── Extract

SMART Researchers Develop Novel Method for Rapid Microbial Contamination Detection in Cell Cultures

Singapore – Researchers at the Critical Analytics for Manufacturing Personalized-Medicine (CAMP) interdisciplinary research group of the Singapore-MIT Alliance for Research and Technology (SMART), MIT’s research enterprise in Singapore, have announced a groundbreaking method for the swift detection of microbial contamination in cell therapy products (CTPs). This innovation, developed in collaboration with MIT, A*STAR Skin Research Labs, and the National University of Singapore, promises to significantly reduce the time required for sterility testing, potentially saving lives through faster treatment delivery.

Cell therapy is revolutionizing medicine, offering new treatments for cancers, inflammatory diseases, and chronic degenerative disorders. However, ensuring these cell therapies are free from contamination before administration has been a major hurdle.

Existing sterility testing methods can take up to 14 days, a delay that can be detrimental for critically ill patients. While rapid microbiological methods (RMMs) can shorten this period to seven days, they require complex processes and skilled labor. This necessitates faster, simpler methods without compromising CTP quality.

Published in Scientific Reports, their paper, “Machine learning aided UV absorbance spectroscopy for microbial contamination in cell therapy products,” details how the team combined UV absorbance spectroscopy with machine learning to achieve label-free, noninvasive, and real-time contamination detection.

The new method measures ultraviolet light absorbance of cell culture fluids and uses machine learning to recognize patterns associated with microbial contamination, providing rapid “yes/no” contamination assessment in under half an hour. This eliminates the need for cell staining and extraction and allows for automated cell culture sampling with a simple workflow, reducing costs and complexity, and offers significant advantages over traditional methods by delivering results in under half-an-hour.

────
── Exercise data

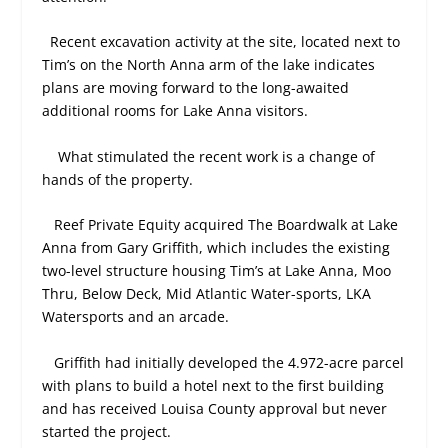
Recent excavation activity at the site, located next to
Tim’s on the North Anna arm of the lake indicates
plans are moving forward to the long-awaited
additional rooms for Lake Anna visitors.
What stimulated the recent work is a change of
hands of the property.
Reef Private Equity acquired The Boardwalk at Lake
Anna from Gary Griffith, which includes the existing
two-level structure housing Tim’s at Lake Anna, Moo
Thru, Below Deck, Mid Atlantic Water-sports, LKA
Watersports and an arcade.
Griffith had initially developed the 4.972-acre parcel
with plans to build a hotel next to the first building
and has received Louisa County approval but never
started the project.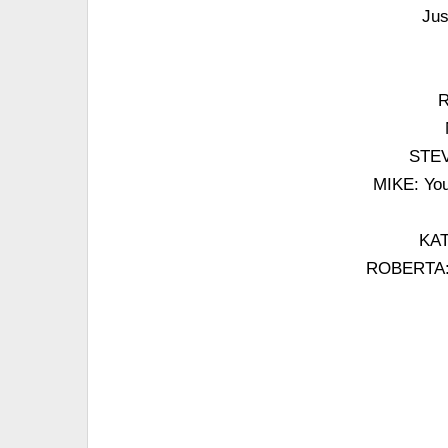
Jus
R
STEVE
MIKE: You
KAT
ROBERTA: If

────

▶ _Required actions_:
A: According to the contamination-detection article, how long can existing sterility testing methods take?
B: Write what comes next in the contamination-detection article, starting after its final sentence.
The lines above are material apart from the contamination-detection article.

▶ _Answers for the tasks_:
A: Up to 14 days.

B:
Shruthi Pandi Chelvam, senior research engineer at SMART CAMP and first author of the paper, emphasizes that this method serves as a preliminary safety test, enabling early detection and timely corrective actions. “This rapid, label-free method is designed to be a preliminary step in the CTP manufacturing process as a form of continuous safety testing… This approach saves costs, optimizes resource allocation, and ultimately accelerates the overall manufacturing timeline,” she stated.

Rajeev Ram, the Clarence J. LeBel Professor at MIT and a principal investigator at SMART CAMP, added, “By introducing automation and machine learning, we hope to streamline cell therapy manufacturing and reduce the risk of contamination… This enables cell cultures to be monitored continuously and contamination to be detected at early stages.”

Future research will focus on expanding the method’s application to a wider range of microbial contaminants and testing its robustness across more cell types. The researchers also suggest potential applications beyond cell therapy, including microbial quality control testing in the food and beverage industry.